In the Judith scenario we connected pieces of explanatory text to the model with 3-D white lines. Supported by a particularly strong 3-D map, the experience provided a great sense of depth and space to the user without distracting from the physical object. In order to ensure that the lines were a pleasant shape and length we imported the reference point cloud into Maya before constructing the 3-D lines.(via http://augmentedblog.wordpress.com/2014/04/17/technical-insight-into-the-2014-dld-museum-tour/)
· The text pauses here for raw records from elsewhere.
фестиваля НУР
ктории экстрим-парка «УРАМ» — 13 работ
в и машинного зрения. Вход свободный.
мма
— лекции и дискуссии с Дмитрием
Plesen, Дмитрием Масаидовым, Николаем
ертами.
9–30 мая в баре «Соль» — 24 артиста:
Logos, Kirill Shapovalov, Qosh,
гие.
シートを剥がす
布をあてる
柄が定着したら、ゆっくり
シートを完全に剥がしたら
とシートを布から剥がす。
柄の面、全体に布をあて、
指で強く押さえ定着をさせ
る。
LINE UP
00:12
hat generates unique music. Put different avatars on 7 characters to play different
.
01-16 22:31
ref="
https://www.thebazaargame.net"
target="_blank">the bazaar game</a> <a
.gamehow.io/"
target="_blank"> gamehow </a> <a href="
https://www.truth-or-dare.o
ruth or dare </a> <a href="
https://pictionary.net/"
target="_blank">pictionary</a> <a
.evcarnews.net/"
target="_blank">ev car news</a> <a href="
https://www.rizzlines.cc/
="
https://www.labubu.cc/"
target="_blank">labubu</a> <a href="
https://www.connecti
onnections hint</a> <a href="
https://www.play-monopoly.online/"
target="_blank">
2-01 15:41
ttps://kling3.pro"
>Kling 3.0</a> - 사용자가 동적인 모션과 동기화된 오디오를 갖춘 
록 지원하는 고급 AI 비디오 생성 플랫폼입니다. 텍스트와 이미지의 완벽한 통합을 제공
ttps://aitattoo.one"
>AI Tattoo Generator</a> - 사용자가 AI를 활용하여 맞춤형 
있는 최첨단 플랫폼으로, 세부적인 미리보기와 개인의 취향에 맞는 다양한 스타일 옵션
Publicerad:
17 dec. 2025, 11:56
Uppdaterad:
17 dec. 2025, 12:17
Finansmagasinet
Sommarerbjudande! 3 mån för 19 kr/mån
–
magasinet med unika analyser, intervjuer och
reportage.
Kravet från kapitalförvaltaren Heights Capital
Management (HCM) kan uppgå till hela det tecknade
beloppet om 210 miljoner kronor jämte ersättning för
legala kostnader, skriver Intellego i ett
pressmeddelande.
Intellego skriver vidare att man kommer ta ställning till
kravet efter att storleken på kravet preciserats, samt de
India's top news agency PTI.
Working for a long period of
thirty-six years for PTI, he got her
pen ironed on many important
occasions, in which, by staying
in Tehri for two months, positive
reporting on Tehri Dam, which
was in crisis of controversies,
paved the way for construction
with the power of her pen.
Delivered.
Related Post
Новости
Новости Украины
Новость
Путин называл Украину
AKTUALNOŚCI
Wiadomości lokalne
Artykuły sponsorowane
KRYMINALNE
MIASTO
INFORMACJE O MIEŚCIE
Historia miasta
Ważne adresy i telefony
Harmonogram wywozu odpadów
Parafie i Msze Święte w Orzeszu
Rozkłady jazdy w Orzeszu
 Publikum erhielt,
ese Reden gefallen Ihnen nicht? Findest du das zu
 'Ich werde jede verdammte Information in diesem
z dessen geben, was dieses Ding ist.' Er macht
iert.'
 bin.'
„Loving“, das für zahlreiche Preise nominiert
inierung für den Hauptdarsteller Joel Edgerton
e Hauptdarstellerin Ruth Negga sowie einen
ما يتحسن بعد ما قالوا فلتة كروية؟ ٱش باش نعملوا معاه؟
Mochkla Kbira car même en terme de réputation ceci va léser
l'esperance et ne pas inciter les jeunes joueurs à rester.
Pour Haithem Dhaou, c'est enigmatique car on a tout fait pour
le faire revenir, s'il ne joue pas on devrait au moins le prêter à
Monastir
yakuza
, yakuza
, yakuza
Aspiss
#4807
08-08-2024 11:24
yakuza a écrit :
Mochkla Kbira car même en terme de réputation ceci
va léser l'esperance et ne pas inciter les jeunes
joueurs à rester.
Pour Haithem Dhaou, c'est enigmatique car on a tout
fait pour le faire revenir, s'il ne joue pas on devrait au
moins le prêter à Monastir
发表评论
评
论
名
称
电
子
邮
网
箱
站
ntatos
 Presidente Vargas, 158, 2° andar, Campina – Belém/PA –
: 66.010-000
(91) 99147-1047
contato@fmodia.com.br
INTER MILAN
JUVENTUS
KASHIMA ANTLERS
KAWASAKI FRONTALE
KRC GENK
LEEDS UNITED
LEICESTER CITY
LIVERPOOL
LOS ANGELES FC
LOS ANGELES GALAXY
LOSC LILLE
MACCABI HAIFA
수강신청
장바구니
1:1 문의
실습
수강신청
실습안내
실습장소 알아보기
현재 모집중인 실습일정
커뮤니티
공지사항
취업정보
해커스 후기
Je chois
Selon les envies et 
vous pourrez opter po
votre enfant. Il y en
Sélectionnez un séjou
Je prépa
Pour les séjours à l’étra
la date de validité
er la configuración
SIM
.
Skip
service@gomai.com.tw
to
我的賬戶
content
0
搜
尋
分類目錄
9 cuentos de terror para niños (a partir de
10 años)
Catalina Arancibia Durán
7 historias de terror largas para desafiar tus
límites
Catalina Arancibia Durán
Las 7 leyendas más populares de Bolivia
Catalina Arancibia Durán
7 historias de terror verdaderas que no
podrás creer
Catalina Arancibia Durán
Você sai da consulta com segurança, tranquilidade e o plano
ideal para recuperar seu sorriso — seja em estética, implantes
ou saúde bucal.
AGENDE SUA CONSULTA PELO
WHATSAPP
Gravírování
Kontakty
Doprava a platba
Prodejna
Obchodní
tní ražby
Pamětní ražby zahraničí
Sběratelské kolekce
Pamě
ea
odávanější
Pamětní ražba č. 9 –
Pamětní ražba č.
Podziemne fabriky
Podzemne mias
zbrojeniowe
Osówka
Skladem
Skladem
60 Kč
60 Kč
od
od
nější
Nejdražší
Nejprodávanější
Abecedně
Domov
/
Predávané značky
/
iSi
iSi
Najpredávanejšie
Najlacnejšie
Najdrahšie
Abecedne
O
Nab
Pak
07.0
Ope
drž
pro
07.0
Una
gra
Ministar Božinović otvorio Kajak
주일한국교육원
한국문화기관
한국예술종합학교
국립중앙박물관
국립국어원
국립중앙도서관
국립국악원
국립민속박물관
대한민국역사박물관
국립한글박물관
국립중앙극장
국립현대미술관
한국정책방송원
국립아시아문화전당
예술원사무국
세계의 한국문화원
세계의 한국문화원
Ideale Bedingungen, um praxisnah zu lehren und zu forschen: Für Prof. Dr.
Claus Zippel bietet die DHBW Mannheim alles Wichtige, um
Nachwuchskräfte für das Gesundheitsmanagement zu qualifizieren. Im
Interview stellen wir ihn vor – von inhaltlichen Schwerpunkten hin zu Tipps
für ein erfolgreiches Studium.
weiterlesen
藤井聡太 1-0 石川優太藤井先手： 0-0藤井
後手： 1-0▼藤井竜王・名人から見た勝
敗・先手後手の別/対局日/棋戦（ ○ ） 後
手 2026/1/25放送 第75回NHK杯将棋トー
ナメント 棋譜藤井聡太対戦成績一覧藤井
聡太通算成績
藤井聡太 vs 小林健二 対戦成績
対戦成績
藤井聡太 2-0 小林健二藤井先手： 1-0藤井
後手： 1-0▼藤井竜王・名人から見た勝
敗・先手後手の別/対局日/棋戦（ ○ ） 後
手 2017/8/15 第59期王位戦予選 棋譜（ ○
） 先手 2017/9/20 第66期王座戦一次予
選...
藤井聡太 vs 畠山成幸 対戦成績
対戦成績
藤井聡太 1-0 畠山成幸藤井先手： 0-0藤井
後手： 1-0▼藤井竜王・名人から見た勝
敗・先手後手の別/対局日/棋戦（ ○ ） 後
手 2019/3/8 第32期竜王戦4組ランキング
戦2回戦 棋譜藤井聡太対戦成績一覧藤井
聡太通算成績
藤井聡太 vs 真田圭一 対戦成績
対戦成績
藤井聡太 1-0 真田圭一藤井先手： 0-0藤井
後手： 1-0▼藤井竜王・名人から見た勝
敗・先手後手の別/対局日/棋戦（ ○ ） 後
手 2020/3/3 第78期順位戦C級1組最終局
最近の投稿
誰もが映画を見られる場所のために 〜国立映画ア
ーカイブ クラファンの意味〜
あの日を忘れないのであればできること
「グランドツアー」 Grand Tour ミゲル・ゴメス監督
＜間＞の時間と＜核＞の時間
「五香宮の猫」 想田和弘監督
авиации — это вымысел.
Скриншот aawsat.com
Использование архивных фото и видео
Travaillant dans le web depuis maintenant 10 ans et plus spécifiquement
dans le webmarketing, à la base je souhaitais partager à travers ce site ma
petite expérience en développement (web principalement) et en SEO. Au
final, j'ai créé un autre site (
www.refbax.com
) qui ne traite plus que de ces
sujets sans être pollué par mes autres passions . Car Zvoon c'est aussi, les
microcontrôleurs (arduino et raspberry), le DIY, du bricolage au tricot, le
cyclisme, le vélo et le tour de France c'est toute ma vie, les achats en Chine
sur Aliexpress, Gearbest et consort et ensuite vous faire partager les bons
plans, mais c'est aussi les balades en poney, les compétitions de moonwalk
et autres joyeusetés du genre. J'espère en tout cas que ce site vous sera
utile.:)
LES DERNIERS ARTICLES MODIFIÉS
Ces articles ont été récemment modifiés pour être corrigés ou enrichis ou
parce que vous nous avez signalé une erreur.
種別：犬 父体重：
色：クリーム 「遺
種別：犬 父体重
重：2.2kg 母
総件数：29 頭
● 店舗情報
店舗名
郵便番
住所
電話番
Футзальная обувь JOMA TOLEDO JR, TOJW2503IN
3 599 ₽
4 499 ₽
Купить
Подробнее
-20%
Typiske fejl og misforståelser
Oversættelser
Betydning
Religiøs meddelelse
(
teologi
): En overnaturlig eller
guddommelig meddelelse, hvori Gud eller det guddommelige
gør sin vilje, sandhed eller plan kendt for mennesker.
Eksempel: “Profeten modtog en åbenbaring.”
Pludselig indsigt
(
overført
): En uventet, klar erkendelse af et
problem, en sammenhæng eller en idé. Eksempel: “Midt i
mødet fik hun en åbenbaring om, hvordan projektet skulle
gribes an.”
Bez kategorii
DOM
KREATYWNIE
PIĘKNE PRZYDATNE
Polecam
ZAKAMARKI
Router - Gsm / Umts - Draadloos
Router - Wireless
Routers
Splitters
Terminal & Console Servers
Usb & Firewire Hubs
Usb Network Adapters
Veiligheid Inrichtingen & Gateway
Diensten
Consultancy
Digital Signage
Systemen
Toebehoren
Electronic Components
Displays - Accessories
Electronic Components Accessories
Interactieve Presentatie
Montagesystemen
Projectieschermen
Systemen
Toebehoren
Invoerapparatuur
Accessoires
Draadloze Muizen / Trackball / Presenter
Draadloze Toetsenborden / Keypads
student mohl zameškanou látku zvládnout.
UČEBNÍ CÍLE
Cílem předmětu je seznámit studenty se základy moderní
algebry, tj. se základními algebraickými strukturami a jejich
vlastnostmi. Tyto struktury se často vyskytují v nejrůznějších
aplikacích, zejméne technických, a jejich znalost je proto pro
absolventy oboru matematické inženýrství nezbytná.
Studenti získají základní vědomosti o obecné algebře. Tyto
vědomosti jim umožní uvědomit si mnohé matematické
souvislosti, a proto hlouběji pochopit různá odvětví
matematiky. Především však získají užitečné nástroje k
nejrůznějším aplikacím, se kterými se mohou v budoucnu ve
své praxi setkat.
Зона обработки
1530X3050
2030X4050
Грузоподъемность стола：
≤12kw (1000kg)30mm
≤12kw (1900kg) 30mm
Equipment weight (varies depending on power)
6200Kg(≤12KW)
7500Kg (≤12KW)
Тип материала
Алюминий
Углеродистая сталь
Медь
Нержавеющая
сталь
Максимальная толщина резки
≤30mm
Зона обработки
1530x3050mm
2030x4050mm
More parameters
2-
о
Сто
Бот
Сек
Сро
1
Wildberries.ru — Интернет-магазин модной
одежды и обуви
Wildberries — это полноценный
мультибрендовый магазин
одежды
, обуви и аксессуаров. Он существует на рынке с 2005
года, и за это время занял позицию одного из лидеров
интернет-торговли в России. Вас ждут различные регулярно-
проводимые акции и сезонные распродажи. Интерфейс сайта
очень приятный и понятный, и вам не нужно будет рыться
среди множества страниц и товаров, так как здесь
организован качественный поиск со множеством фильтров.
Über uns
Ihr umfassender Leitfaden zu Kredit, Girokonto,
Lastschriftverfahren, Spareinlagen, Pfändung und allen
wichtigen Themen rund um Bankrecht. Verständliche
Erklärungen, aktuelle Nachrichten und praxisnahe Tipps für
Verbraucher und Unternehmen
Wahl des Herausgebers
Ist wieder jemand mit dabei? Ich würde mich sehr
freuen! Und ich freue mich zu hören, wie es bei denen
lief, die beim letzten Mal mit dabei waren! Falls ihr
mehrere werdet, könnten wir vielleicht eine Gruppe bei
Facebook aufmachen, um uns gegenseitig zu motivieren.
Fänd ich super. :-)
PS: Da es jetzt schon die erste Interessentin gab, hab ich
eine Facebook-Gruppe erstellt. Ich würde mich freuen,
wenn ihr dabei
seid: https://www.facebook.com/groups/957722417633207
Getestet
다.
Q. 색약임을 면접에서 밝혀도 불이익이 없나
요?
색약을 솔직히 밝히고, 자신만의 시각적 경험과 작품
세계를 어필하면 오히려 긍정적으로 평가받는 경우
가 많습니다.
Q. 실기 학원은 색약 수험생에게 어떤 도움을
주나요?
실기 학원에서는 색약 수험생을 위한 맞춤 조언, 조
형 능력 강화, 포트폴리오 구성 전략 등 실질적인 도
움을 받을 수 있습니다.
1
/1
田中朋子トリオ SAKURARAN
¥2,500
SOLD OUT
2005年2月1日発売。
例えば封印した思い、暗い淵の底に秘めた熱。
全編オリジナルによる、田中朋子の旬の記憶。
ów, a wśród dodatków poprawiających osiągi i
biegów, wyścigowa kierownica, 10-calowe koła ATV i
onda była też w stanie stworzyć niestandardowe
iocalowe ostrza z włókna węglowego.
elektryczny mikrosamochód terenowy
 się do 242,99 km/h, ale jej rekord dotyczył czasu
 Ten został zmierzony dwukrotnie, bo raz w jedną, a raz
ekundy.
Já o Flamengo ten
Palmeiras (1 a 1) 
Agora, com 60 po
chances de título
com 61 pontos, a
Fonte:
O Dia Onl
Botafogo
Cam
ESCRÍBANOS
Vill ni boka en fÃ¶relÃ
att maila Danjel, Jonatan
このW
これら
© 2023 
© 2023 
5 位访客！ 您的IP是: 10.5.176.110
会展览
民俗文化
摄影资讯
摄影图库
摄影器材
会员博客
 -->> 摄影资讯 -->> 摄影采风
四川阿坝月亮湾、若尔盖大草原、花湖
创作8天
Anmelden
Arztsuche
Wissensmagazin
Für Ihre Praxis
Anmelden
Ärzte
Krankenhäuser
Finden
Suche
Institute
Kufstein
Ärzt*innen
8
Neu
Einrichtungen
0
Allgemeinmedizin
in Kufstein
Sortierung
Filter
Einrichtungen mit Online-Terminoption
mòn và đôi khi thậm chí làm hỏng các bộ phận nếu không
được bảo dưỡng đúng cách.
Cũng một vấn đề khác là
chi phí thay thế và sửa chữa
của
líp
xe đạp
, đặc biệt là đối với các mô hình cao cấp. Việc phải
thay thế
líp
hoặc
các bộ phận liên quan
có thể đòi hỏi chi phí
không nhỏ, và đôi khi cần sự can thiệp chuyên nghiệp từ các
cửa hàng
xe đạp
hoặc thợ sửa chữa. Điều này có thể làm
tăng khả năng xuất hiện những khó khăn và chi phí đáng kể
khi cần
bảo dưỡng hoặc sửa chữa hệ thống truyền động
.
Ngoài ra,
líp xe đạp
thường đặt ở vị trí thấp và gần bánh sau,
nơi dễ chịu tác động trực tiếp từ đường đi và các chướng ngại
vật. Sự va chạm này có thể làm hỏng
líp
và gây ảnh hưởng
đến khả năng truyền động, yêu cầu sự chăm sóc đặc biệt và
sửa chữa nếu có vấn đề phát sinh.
-The Metaio Toolbox: Easily creating 3-D tracking maps
The first step to develop the project was to visit the museum itself in order to come up with some ideas and generate our 3-D tracking maps with the Metaio Toolbox . Many of the assets would be created off-site so establishing an accurate reference that we could use back in the office was important. This was easy to do with the Metaio Toolbox, and within 2-3 attempts we had a satisfactory 3-D tracking model that we could later use in the Metaio Creator . We could also load our point-clouds into Autodesk products for designing more complicated 3-D content by extracting them as an OBJ file from the Metaio Creator.